Notebook

Alphalens Example Tear Sheet

Alphalens is designed to aid in the analysis of "alpha factors," data transformations that are used to predict future price movements of financial instruments. Alpha factors take the form of a single value for each asset on each day. The dimension of these values is not necessarily important.

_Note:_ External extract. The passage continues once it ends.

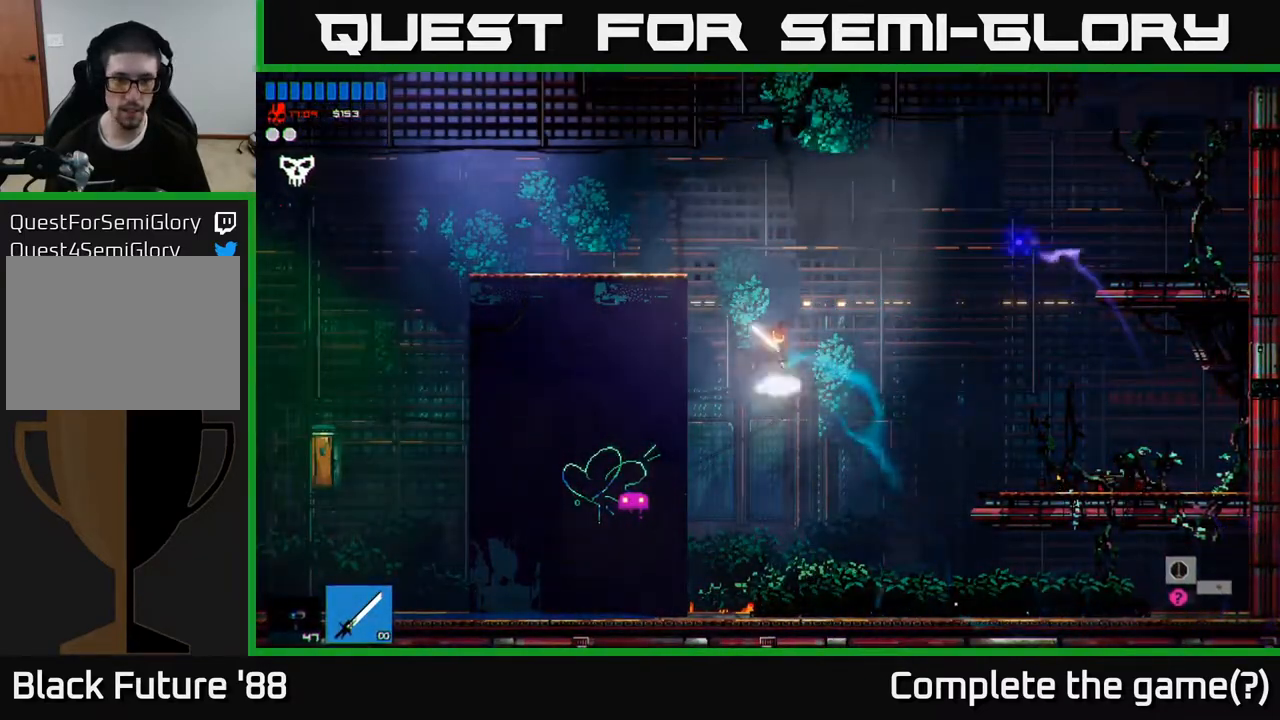
{"buttons": [], "left_stick": "left", "right_stick": "up-right", "events": [[167, "A", "up"], [167, "L1", "down"], [200, "left_stick", "up"], [400, "L1", "up"], [400, "left_stick", "left"]]}
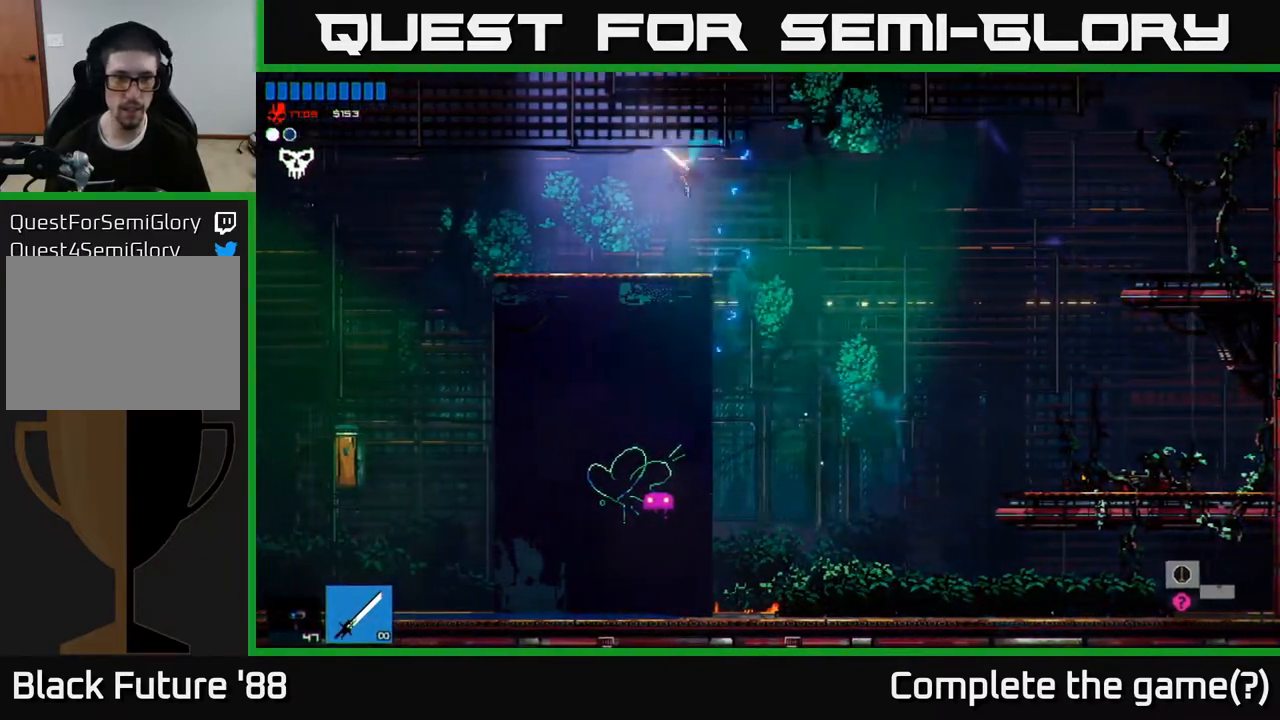
{"buttons": ["L1"], "left_stick": "left", "right_stick": "up-right", "events": [[300, "A", "down"], [400, "A", "up"], [433, "L1", "down"]]}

We evaluate an alpha factor by considering daily factor values relative to one another.

It is important to note the difference between an alpha factor and a trading algorithm. A trading algorithm uses an alpha factor, or combination of alpha factors to generate trades. Trading algorithms cover execution and risk constraints: the business of turning predictions into profits. Alpha factors, on the other hand, are focused soley on making predictions. This difference in scope lends itself to a difference in the methodologies used to evaluate alpha factors and trading algorithms. Alphalens does not contain analyses of things like transaction costs, capacity, or portfolio construction. Those interested in more implementation specific analyses are encouaged to check out pyfolio (https://github.com/quantopian/pyfolio), a library specifically geared towards the evaluation of trading algorithms.

In [1]:
import numpy as np
import pandas as pd
from quantopian.research import run_pipeline
from quantopian.pipeline import Pipeline
from quantopian.pipeline.data.builtin import USEquityPricing
from quantopian.pipeline.factors import CustomFactor, Returns, AverageDollarVolume
from quantopian.pipeline.classifiers.morningstar import Sector
In [2]:
universe_screen = AverageDollarVolume(window_length=20).top(500)
In [3]:
pipe = Pipeline(
    columns={
        'Momentum' : Returns(window_length=252, mask=universe_screen),
        'Sector': Sector(mask=universe_screen),
    },
    screen=universe_screen
)
In [4]:
results = run_pipeline(pipe, '2015-06-30', '2016-06-30')
results = results.fillna(value=0.)
In [5]:
momentum_factor = results["Momentum"]
momentum_factor.head()
Out[5]:
2015-06-30 00:00:00+00:00  Equity(2 [ARNC])    -0.230705
                           Equity(24 [AAPL])    0.363660
                           Equity(62 [ABT])     0.224101
                           Equity(64 [ABX])    -0.402359
                           Equity(67 [ADSK])   -0.106047
Name: Momentum, dtype: float64

The pricing data passed to alphalens should reflect the next available price after a factor value was observed at a given timestamp. The price must not be included in the calculation of the factor for that time. Always double check to ensure you are not introducing lookahead bias to your study.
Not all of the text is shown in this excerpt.